* Required action:
For each line below that holds "Balkans", return the line as it stands.

[Saved data entries]
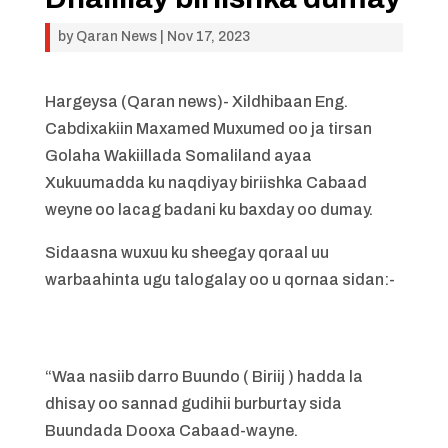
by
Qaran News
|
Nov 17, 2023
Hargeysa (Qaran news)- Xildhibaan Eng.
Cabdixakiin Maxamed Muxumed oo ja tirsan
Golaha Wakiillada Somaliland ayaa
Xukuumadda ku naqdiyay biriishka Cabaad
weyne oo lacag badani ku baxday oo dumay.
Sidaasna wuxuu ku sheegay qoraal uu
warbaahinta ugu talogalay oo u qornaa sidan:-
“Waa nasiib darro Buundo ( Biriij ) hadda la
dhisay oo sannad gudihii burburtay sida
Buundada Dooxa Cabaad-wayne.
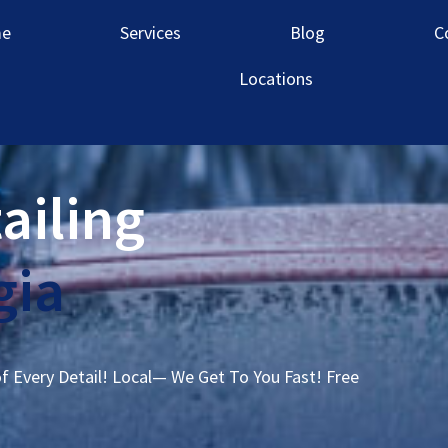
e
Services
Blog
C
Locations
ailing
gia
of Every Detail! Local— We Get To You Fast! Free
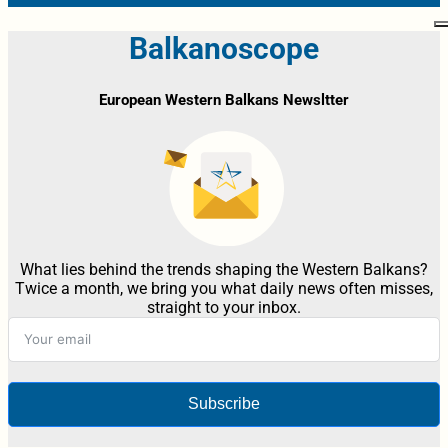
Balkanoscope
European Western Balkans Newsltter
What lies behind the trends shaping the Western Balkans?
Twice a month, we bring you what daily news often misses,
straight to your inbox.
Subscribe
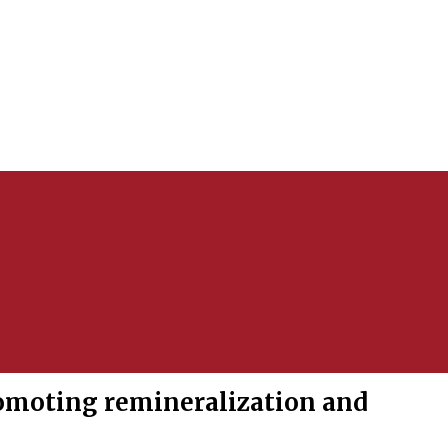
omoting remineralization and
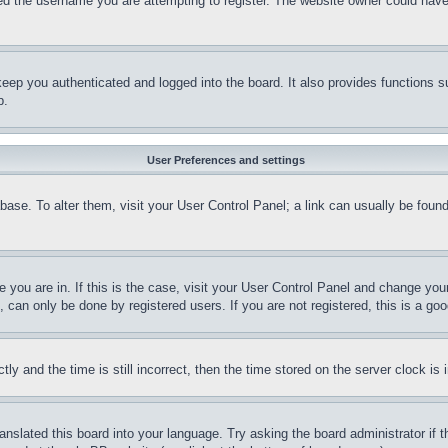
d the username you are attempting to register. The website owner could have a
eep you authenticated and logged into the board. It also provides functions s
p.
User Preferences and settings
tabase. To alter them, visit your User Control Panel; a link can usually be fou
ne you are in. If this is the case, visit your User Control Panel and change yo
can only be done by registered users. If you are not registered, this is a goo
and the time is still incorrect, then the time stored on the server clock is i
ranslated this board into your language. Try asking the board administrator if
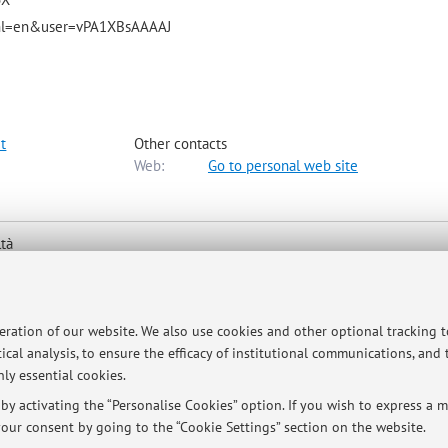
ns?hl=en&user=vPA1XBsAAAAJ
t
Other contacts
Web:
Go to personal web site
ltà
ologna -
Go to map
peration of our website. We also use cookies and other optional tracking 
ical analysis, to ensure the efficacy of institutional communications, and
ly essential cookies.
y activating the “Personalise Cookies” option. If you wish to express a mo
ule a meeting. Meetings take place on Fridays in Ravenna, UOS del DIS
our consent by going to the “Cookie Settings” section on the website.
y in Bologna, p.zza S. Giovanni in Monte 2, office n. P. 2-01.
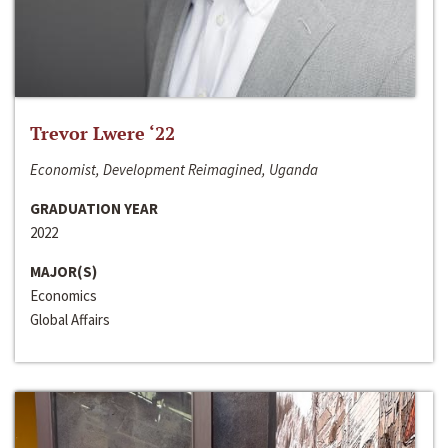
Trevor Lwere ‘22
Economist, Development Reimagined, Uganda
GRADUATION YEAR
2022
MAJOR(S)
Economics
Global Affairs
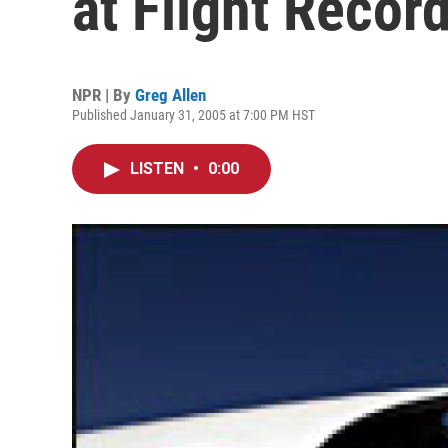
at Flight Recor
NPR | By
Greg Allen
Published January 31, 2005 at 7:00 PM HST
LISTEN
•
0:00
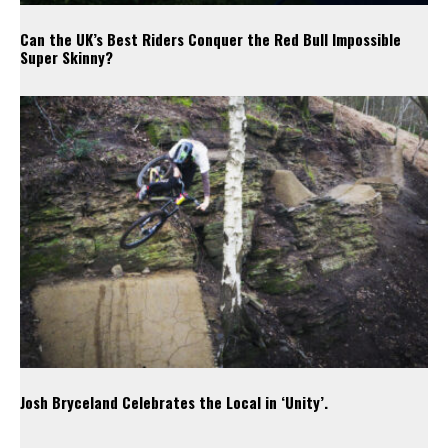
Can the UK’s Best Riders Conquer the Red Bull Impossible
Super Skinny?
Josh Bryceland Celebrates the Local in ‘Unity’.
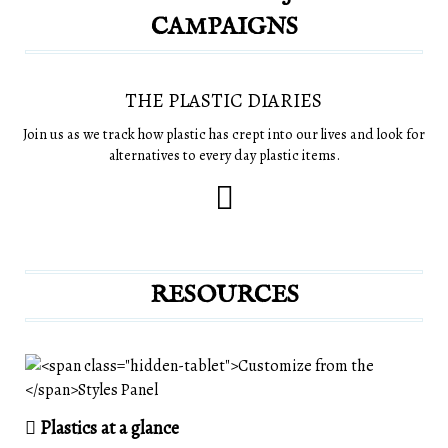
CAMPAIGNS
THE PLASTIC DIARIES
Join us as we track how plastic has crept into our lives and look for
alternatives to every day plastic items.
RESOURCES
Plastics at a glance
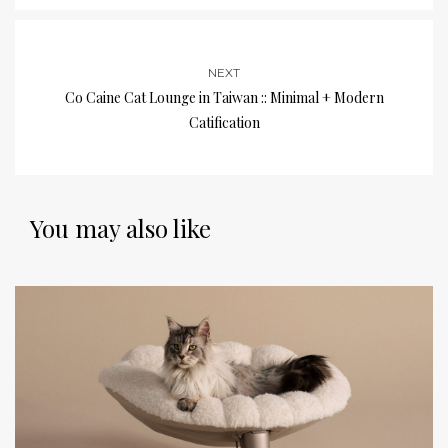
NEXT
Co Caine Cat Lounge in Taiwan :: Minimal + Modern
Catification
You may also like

--

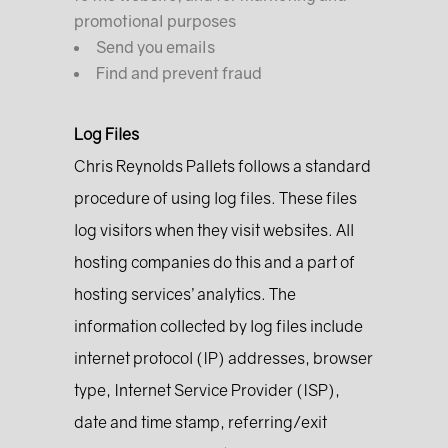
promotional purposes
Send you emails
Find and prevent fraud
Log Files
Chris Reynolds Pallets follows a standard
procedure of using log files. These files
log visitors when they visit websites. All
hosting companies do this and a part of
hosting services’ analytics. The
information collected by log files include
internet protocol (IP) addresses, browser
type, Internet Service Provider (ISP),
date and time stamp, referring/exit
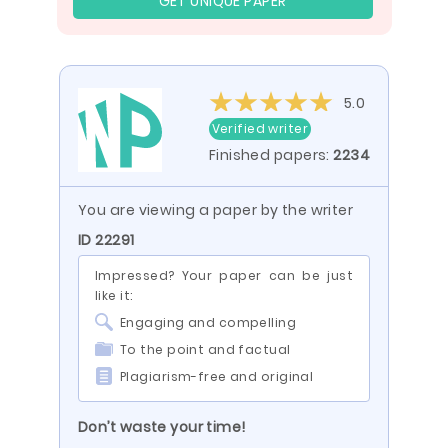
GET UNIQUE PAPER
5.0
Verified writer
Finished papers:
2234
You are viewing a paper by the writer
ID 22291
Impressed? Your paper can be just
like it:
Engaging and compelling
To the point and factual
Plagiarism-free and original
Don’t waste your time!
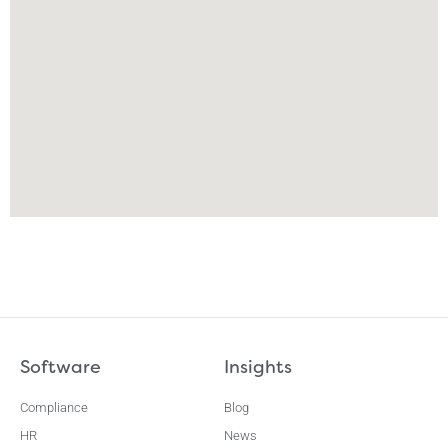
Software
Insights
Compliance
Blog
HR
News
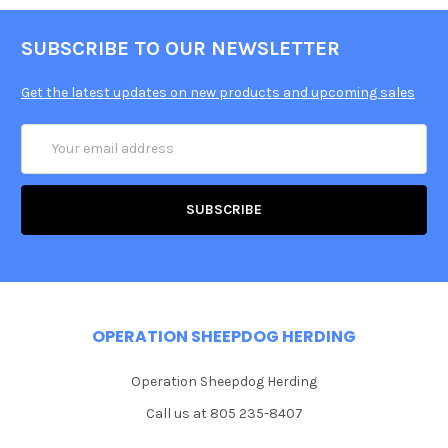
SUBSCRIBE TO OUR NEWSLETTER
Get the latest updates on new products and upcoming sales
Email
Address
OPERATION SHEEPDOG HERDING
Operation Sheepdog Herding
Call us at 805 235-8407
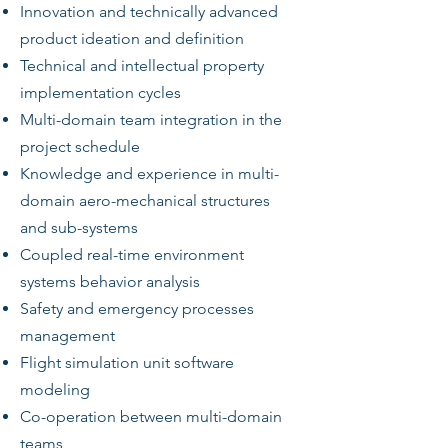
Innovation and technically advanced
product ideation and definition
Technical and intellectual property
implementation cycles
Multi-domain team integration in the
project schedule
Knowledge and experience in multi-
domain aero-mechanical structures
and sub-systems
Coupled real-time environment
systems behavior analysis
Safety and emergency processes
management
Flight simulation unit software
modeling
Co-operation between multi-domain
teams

* The completed task:
European Western Balkans Newsltter
What lies behind the trends shaping the Western Balkans?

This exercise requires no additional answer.